Rabbi Avraham Goldhar is the Founder of the Goldhar School, Home of the Fastest Jewish Education on Earth! www.goldharschool.com
The Book of Genesis describes how Jacob mourned during the entire twenty-two years that Joseph was missing. Nothing consoled him. No one could comfort him. One would think that after 22 years the pain of the death of a loved one would somewhat lessen or ease with the passage of time, but in this case it did not. Why? Because there was no closure, no burial. Why? Because Joseph was not dead!
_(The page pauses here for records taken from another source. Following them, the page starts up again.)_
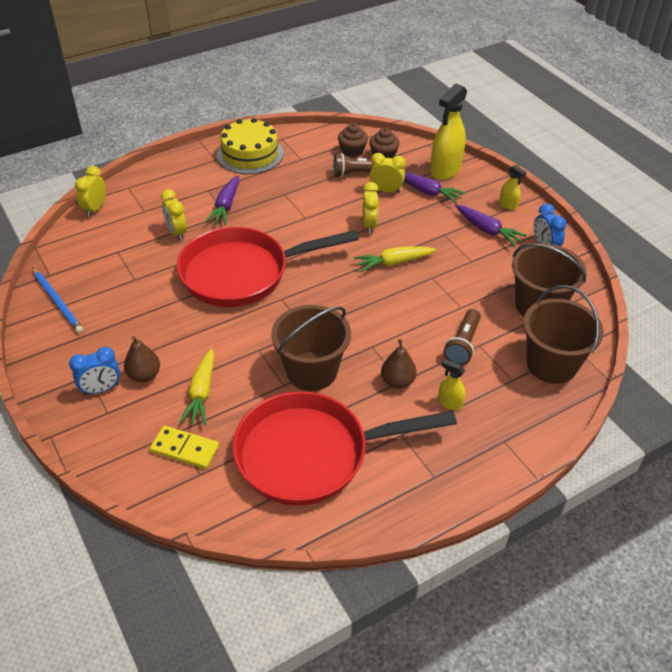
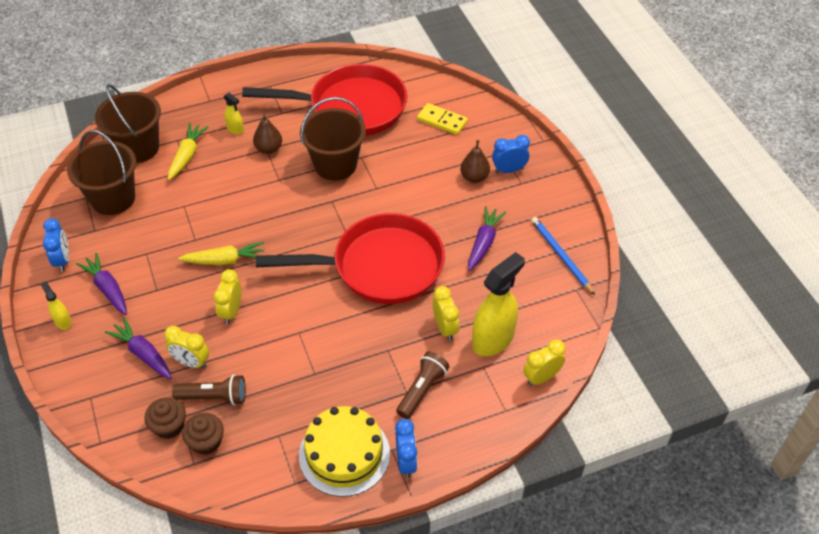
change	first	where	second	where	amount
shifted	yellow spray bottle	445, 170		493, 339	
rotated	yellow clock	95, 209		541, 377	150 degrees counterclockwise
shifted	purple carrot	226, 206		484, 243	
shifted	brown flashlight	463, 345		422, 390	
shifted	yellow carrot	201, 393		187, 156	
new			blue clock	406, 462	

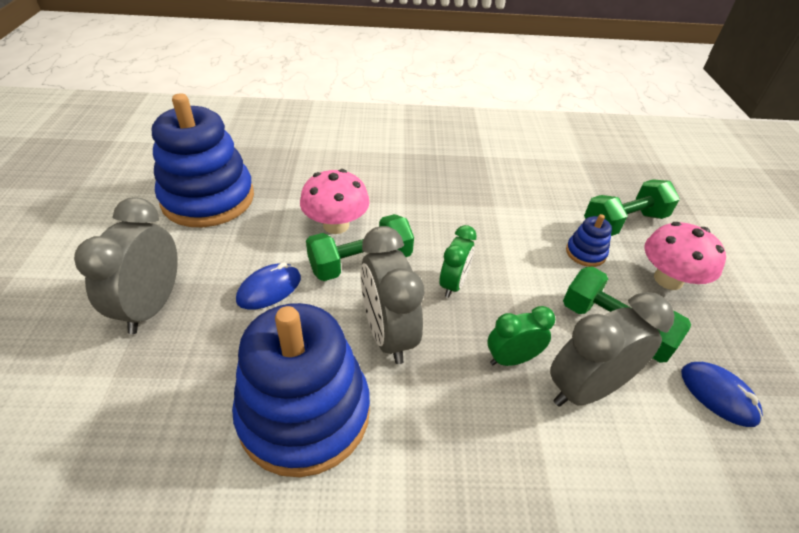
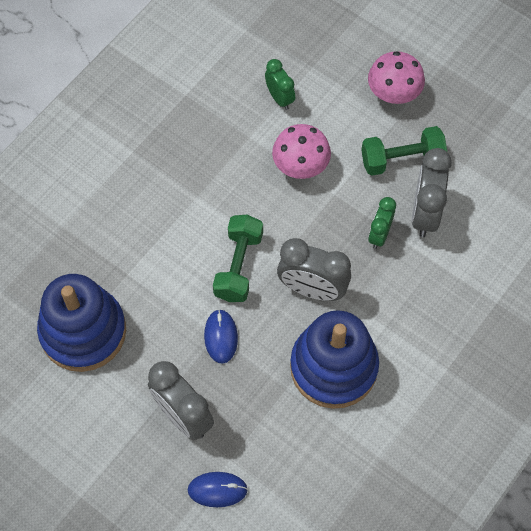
change	first	where	second	where	amount
shifted	pink mushroom	336, 225		300, 166	
gone	green dumbbell	624, 222			
gone	blue stacking toy	585, 253			
shifted	green clock	453, 284		279, 98	
shifted	blue mouse	718, 395		217, 490	

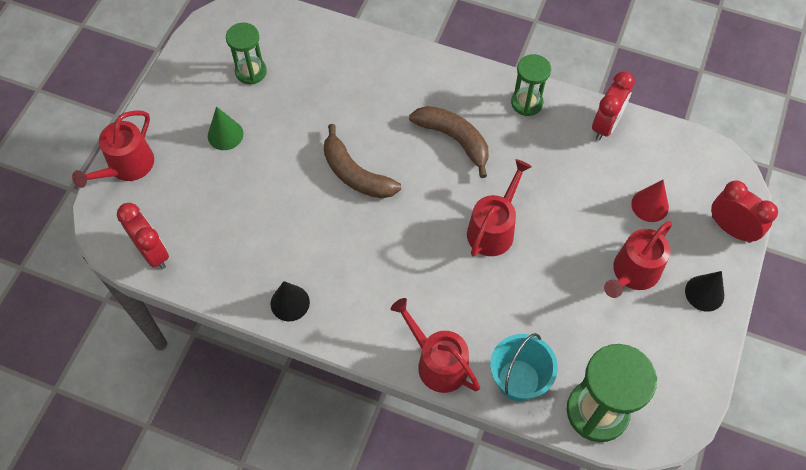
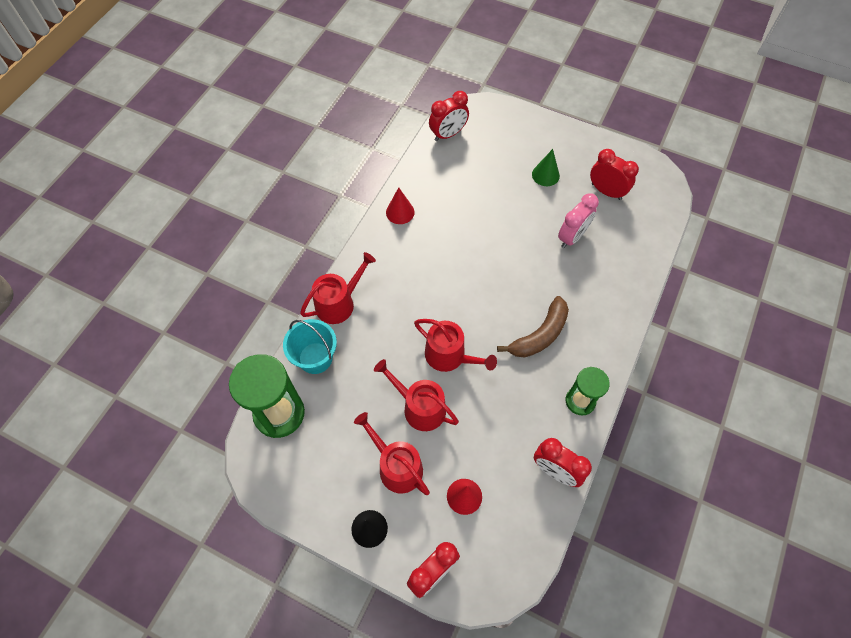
change	first	where	second	where	amount
swapped	green hourglass	251, 72	red clock	606, 191	
shifted	red watering can	127, 166		419, 407	
gone	brown banana	355, 174			
repainted	black cone	290, 303	red cone	400, 212	
new			pink clock	572, 237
For over 2000 years the Jewish people have been mourning the destruction of the Holy Temple. At every festive occasion its loss is remembered. No wedding takes places without the symbolic broken glass. Ashes of mourning are placed upon the forehead of the groom and a section of a new home is left unpainted or unfinished, all in remembrance of the Destruction and the Exile from Zion. One might ask, “Why are they still crying after 2000 years?” Why can’t they get over it and move on? Why? Because there was never any closure, no burial. Why? Because the Temple’s bricks and stone have been destroyed, but the Divine Promise still stands, the Temple will be rebuilt and until that day Zion will never be forgotten.
One August day (it was on Tisha b’Av, the 9th day of the month of Av, the day that marks the destruction of both the First and Second Temple) Napoleon was walking along a street when he stopped in front of a synagogue. He heard crying from within. “What are those Jews doing?” He asked the soldier at his side. “They are mourning over the destruction of their Temple.”
“When did that happen?”
“Around 2000 years ago.”
“They are still crying after 2000 years? A nation that mourns so long will never cease. They will surely return to their land and see the rebuilding of their Temple.”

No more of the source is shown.